Reproduce the text read from each of the records below, line for line and unchanged, leaving the pictures out of your answer.

========================================================================

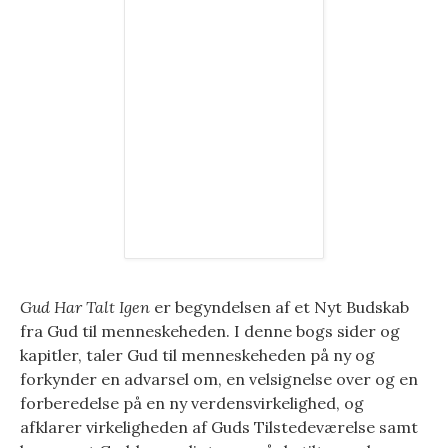
Gud Har Talt Igen
er begyndelsen af et Nyt Budskab
fra Gud til menneskeheden. I denne bogs sider og
kapitler, taler Gud til menneskeheden på ny og
forkynder en advarsel om, en velsignelse over og en
forberedelse på en ny verdensvirkelighed, og
afklarer virkeligheden af Guds Tilstedeværelse samt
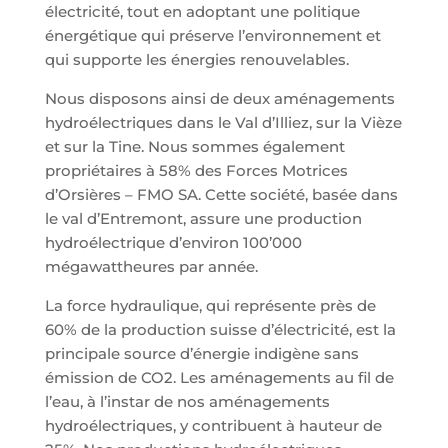
électricité, tout en adoptant une politique
énergétique qui préserve l’environnement et
qui supporte les énergies renouvelables.
Nous disposons ainsi de deux aménagements
hydroélectriques dans le Val d’Illiez, sur la Vièze
et sur la Tine. Nous sommes également
propriétaires à 58% des Forces Motrices
d’Orsières – FMO SA
. Cette société, basée dans
le val d’Entremont, assure une production
hydroélectrique d’environ 100’000
mégawattheures par année.
La force hydraulique, qui représente près de
60% de la production suisse d’électricité, est la
principale source d’énergie indigène sans
émission de CO2. Les aménagements au fil de
l’eau, à l’instar de nos aménagements
hydroélectriques, y contribuent à hauteur de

========================================================================

▸ **EXERCISE SOLUTION**:
Gud Har Talt Igen
er begyndelsen af et Nyt Budskab
fra Gud til menneskeheden. I denne bogs sider og
kapitler, taler Gud til menneskeheden på ny og
forkynder en advarsel om, en velsignelse over og en
forberedelse på en ny verdensvirkelighed, og
afklarer virkeligheden af Guds Tilstedeværelse samt
électricité, tout en adoptant une politique
énergétique qui préserve l’environnement et
qui supporte les énergies renouvelables.
Nous disposons ainsi de deux aménagements
hydroélectriques dans le Val d’Illiez, sur la Vièze
et sur la Tine. Nous sommes également
propriétaires à 58% des Forces Motrices
d’Orsières – FMO SA
. Cette société, basée dans
le val d’Entremont, assure une production
hydroélectrique d’environ 100’000
mégawattheures par année.
La force hydraulique, qui représente près de
60% de la production suisse d’électricité, est la
principale source d’énergie indigène sans
émission de CO2. Les aménagements au fil de
l’eau, à l’instar de nos aménagements
hydroélectriques, y contribuent à hauteur de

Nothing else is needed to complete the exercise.